INFORMATION SHOWN:
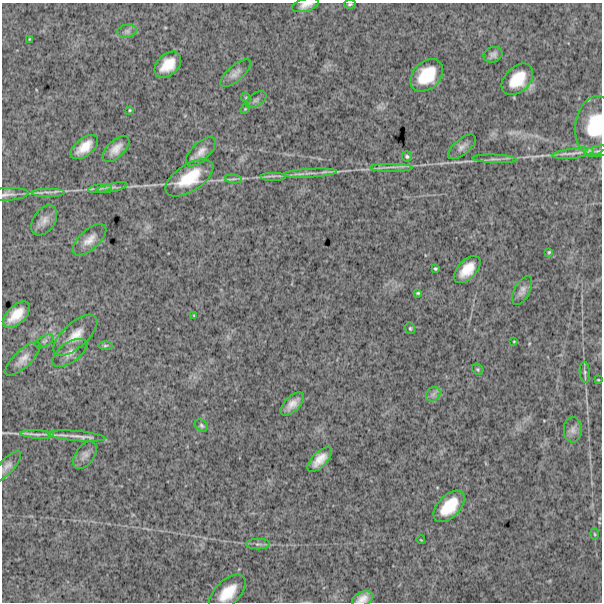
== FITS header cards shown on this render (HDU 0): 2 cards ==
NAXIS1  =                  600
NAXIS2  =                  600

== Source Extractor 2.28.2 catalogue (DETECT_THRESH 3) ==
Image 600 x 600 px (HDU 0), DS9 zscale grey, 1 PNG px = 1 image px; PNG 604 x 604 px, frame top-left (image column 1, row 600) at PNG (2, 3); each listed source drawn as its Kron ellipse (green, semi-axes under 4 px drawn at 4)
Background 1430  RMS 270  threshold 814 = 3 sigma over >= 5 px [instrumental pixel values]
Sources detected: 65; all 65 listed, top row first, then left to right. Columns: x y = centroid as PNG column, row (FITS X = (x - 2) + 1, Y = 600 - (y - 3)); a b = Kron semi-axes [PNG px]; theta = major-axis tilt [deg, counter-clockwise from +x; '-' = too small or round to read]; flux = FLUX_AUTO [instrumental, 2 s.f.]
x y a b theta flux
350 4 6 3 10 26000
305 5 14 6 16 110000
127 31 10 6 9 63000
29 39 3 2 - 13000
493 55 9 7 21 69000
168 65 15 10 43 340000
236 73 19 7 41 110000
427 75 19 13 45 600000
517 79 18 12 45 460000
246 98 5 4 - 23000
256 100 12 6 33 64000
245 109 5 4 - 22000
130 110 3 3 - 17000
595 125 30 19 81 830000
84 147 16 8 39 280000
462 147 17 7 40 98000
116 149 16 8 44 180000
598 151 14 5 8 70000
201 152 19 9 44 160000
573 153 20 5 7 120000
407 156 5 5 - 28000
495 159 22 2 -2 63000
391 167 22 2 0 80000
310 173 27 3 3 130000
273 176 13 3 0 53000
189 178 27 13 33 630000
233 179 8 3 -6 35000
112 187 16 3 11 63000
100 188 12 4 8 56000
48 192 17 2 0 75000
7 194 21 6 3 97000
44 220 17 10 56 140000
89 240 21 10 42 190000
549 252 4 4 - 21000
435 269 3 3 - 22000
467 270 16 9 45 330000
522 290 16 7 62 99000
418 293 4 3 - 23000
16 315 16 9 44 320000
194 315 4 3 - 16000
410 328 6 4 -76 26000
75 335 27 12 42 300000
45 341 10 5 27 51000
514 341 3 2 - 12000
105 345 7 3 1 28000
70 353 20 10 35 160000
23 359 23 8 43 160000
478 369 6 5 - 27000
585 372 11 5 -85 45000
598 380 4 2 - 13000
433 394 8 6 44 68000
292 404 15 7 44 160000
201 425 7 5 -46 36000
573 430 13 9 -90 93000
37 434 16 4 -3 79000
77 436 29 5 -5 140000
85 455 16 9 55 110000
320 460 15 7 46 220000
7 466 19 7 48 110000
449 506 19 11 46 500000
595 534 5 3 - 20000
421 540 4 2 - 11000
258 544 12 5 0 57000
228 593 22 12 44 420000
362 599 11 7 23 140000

...

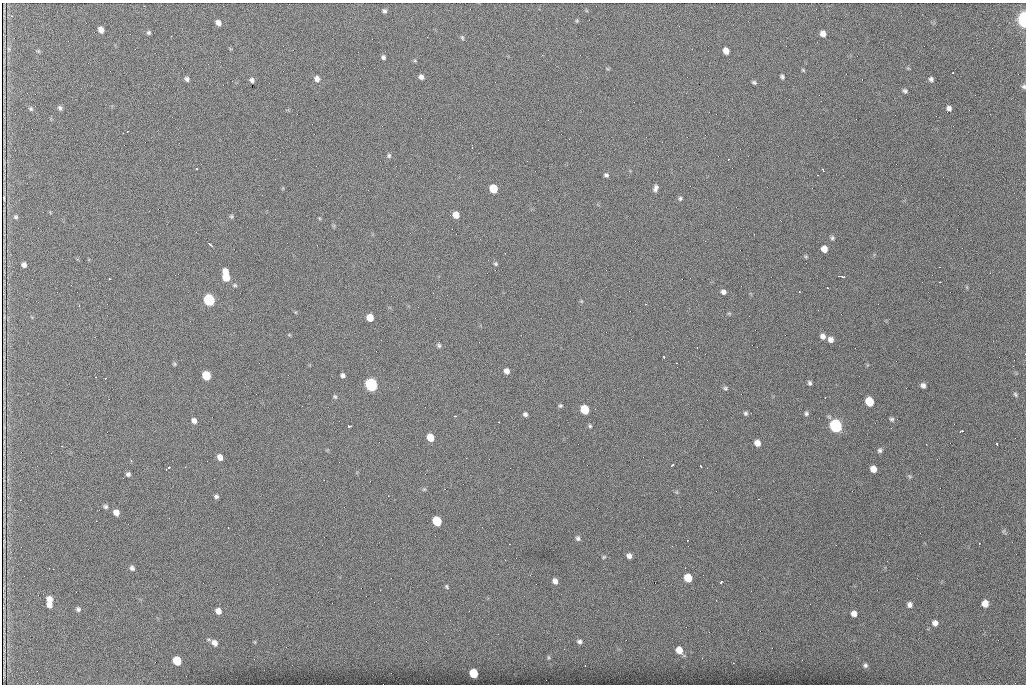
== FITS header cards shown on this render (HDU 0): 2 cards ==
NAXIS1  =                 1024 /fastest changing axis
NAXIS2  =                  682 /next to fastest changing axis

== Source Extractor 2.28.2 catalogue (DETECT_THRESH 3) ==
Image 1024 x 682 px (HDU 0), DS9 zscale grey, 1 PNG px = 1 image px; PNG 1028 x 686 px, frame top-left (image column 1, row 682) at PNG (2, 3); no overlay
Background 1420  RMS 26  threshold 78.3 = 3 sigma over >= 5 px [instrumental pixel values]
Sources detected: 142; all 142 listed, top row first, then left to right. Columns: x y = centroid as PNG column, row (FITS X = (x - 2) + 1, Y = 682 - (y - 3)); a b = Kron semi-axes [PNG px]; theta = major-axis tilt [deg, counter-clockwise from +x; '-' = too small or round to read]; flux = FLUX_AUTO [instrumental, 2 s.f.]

REQUEST: Which lines in the records contain the string "sigma"? Pull each of them out in full.

ANSWER TO THIS TASK:
Background 1430  RMS 270  threshold 814 = 3 sigma over >= 5 px [instrumental pixel values]
Background 1420  RMS 26  threshold 78.3 = 3 sigma over >= 5 px [instrumental pixel values]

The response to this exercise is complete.